◆ Problem to solve
No pictures should be carried over. Output all other parts of the entries verbatim.

◆ Dataset excerpts
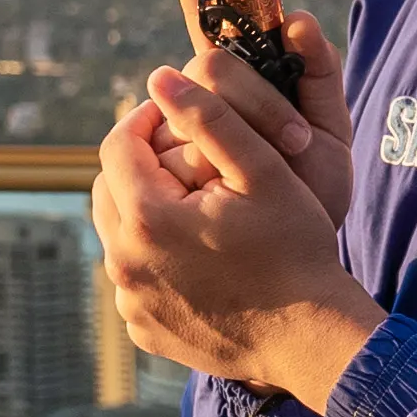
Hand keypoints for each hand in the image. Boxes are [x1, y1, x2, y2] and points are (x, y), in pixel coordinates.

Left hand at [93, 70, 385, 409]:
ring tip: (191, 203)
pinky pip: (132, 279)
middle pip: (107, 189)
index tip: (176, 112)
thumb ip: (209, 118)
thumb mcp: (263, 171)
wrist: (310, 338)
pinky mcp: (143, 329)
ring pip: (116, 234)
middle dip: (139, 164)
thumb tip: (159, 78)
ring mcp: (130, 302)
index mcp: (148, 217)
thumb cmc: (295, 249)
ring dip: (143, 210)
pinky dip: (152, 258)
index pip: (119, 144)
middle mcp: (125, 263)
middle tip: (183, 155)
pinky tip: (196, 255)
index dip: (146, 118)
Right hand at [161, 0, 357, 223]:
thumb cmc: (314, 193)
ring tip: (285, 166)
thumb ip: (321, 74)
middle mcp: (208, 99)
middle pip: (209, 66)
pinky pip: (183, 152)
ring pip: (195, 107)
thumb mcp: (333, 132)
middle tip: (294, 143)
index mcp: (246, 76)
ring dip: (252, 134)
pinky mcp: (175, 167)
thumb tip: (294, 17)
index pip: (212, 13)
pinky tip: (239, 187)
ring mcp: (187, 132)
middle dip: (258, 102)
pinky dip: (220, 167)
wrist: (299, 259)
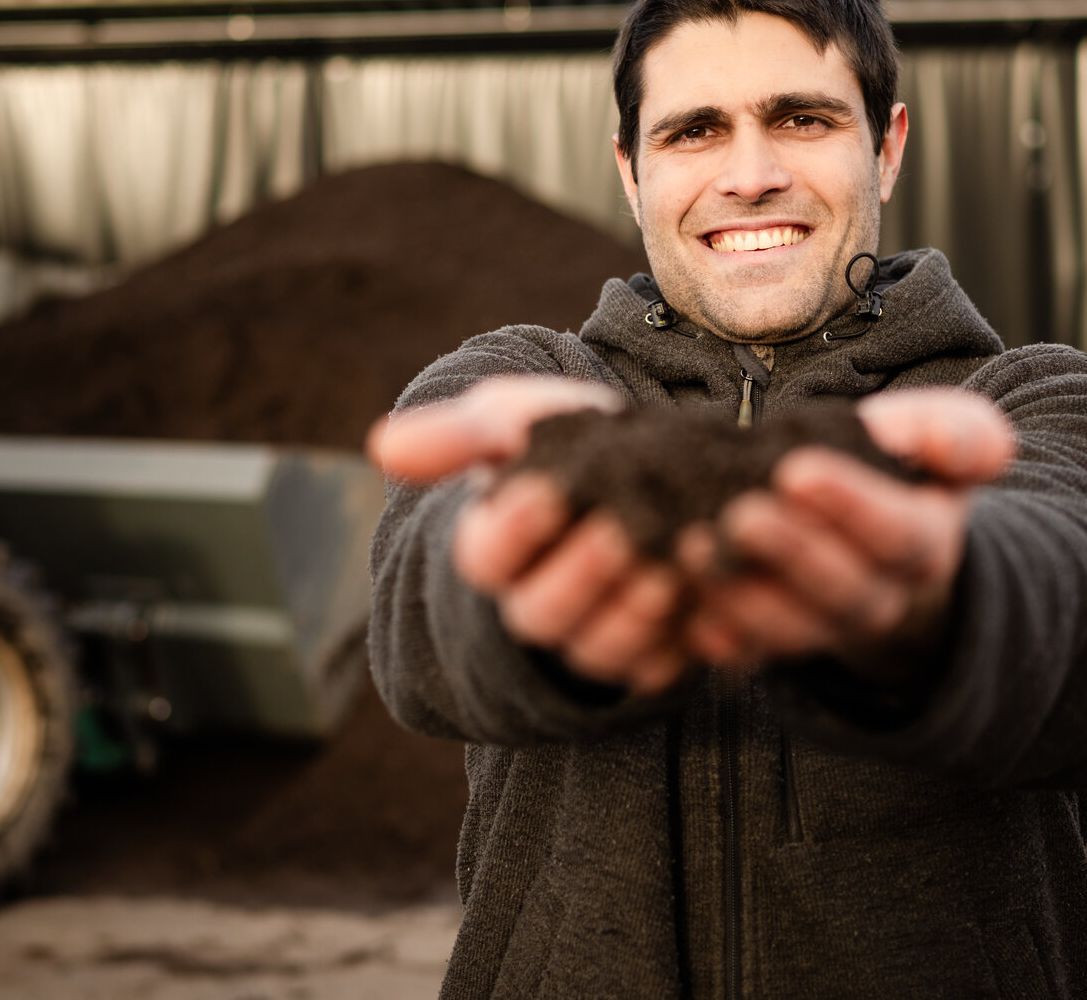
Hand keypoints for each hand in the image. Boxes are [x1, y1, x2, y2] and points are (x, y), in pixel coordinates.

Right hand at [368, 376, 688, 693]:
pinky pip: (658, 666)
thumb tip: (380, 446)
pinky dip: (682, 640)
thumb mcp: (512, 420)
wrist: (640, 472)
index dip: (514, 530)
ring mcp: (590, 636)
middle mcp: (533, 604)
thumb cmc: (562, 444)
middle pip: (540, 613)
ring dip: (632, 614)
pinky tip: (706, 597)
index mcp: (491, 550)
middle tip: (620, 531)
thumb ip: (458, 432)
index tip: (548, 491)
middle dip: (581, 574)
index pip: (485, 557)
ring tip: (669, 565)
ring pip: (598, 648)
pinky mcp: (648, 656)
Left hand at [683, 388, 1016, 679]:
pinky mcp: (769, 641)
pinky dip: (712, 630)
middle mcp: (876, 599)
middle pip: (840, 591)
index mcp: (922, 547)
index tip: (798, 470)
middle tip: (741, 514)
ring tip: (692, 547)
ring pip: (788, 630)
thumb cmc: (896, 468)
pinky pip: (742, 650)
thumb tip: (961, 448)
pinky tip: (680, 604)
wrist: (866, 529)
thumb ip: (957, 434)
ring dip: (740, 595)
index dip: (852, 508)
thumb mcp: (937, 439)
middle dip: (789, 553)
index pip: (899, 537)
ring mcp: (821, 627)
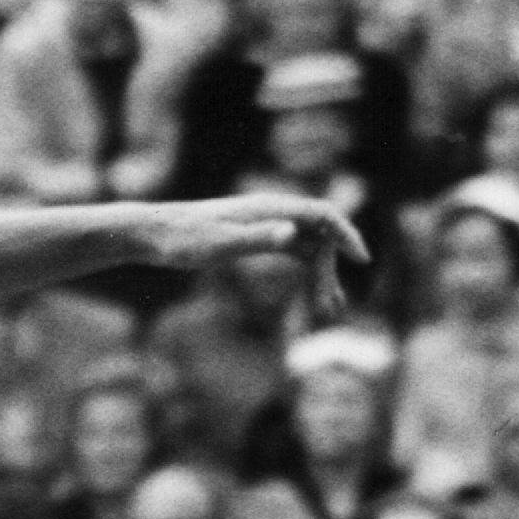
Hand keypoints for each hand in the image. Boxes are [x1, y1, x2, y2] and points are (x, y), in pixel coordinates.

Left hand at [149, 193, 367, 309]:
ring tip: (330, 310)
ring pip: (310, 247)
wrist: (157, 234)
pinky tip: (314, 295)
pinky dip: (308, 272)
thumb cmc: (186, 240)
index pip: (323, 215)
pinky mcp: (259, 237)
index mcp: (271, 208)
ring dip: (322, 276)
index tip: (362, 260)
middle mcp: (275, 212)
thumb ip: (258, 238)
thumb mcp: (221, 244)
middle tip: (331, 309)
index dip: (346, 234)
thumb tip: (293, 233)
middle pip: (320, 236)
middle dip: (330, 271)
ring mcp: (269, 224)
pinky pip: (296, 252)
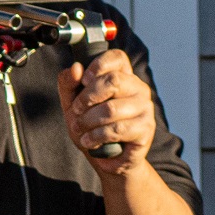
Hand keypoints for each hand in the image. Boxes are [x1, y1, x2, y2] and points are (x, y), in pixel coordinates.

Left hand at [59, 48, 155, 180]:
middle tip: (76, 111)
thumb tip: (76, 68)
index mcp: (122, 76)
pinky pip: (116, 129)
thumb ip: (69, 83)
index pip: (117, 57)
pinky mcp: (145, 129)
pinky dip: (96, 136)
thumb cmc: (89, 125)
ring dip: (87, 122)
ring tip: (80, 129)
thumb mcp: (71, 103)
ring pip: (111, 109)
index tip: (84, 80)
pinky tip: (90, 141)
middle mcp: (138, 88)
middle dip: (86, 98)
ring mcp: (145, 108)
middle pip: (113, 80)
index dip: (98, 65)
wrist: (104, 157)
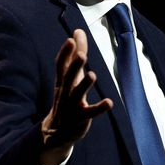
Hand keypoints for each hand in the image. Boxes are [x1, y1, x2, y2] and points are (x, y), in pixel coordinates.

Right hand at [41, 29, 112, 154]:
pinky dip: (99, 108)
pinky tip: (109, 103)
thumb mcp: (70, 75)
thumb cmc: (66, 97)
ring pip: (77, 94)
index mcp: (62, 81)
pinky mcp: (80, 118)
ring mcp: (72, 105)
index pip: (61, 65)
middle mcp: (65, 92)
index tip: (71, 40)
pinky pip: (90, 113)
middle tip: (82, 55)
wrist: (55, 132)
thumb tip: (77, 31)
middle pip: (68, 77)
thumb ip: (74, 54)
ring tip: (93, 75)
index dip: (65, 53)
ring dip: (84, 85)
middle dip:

◆ Completed task
Hand keypoints for each hand in the image. Boxes are [x1, y1, x2, y2] and points are (x, y), in pixel coordinates.

Left hand at [93, 70, 385, 409]:
ring tip: (191, 203)
pinky pip: (132, 279)
middle pip: (107, 189)
index tip: (176, 112)
thumb ip: (209, 118)
thumb mcp: (263, 171)
wrist: (310, 338)
pinky mcp: (143, 329)
ring pip: (116, 234)
middle dip: (139, 164)
thumb tip: (159, 78)
ring mcp: (130, 302)
index mcp: (148, 217)
thumb cmc: (295, 249)
ring dip: (143, 210)
pinky dip: (152, 258)
index pip: (119, 144)
middle mcp: (125, 263)
middle tip: (183, 155)
pinky tip: (196, 255)
index dip: (146, 118)
Right hand at [161, 0, 357, 223]:
thumb cmc: (314, 193)
ring tip: (285, 166)
thumb ip: (321, 74)
middle mcp: (208, 99)
middle pip: (209, 66)
pinky pip: (183, 152)
ring pip: (195, 107)
thumb mcp: (333, 132)
middle tip: (294, 143)
index mcp: (246, 76)
ring dip: (252, 134)
pinky mcp: (175, 167)
thumb tip: (294, 17)
index pip: (212, 13)
pinky tip: (239, 187)
ring mcp: (187, 132)
middle dip: (258, 102)
pinky dip: (220, 167)
wrist: (299, 259)
Hand keypoints for each hand in the image. Boxes are [x1, y1, x2, y2] and points are (x, y), in pixel coordinates.

Right hand at [368, 376, 688, 693]:
pinky pip: (658, 666)
thumb tip: (380, 446)
pinky dip: (682, 640)
thumb mcp: (512, 420)
wrist: (640, 472)
index dip: (514, 530)
ring mcp: (590, 636)
middle mcp: (533, 604)
thumb cmc: (562, 444)
middle pip: (540, 613)
ring dip: (632, 614)
pinky tip: (706, 597)
index mcp: (491, 550)
middle tip: (620, 531)
thumb ip: (458, 432)
index tip: (548, 491)
middle dip: (581, 574)
index pip: (485, 557)
ring tip: (669, 565)
ring pip: (598, 648)
pinky mcp: (648, 656)
Left hand at [683, 388, 1016, 679]:
pinky mcp: (769, 641)
pinky dip: (712, 630)
middle mcp: (876, 599)
middle pip: (840, 591)
index mcp: (922, 547)
index tip: (798, 470)
middle tip: (741, 514)
ring tip: (692, 547)
ring pip: (788, 630)
thumb cmc: (896, 468)
pinky pip: (742, 650)
thumb tip: (961, 448)
pinky tip: (680, 604)
wrist: (866, 529)
thumb ip: (957, 434)
ring dip: (740, 595)
index dip: (852, 508)
thumb mcp: (937, 439)
middle dip: (789, 553)
index pip: (899, 537)
ring mcp: (821, 627)
Hand keypoints for each hand in the image. Boxes are [x1, y1, x2, y2] and points are (x, y), in pixel coordinates.

Left hand at [149, 193, 367, 309]:
ring tip: (330, 310)
ring pip: (310, 247)
wrist: (157, 234)
pinky tip: (314, 295)
pinky dip: (308, 272)
thumb cmc: (186, 240)
index pip: (323, 215)
pinky mcp: (259, 237)
index mcp: (271, 208)
ring dip: (322, 276)
index tip: (362, 260)
middle mcp: (275, 212)
thumb ip: (258, 238)
thumb mcp: (221, 244)
middle tip: (331, 309)
index dip: (346, 234)
thumb tip: (293, 233)
middle pip: (320, 236)
middle dip: (330, 271)
ring mcp: (269, 224)
pinky pip: (296, 252)
Hand keypoints for each hand in the image. Boxes are [x1, y1, x2, y2] and points are (x, y), in pixel coordinates.

Left hand at [59, 48, 155, 180]:
middle tip: (76, 111)
thumb tip: (76, 68)
index mcp: (122, 76)
pinky pip: (116, 129)
thumb ip: (69, 83)
index pip: (117, 57)
pinky mcp: (145, 129)
pinky dip: (96, 136)
thumb cmc: (89, 125)
ring dip: (87, 122)
ring tip: (80, 129)
thumb mcp: (71, 103)
ring pip: (111, 109)
index tip: (84, 80)
pinky tip: (90, 141)
middle mcp: (138, 88)
middle dip: (86, 98)
ring mcp: (145, 108)
middle pip: (113, 80)
index dip: (98, 65)
wrist: (104, 157)
Hand keypoints for each hand in the image. Boxes are [x1, y1, x2, y2] and points are (x, y), in pixel coordinates.

Right hand at [41, 29, 112, 154]:
pinky dip: (99, 108)
pinky tip: (109, 103)
thumb mcp: (70, 75)
thumb cmc: (66, 97)
ring pip: (77, 94)
index mcp: (62, 81)
pinky mcp: (80, 118)
ring mcp: (72, 105)
index pip: (61, 65)
middle mcp: (65, 92)
index tip: (71, 40)
pinky pip: (90, 113)
middle tip: (82, 55)
wrist: (55, 132)
thumb tip: (77, 31)
middle pip: (68, 77)
thumb ip: (74, 54)
ring tip: (93, 75)
index dip: (65, 53)
ring dip: (84, 85)
middle dip:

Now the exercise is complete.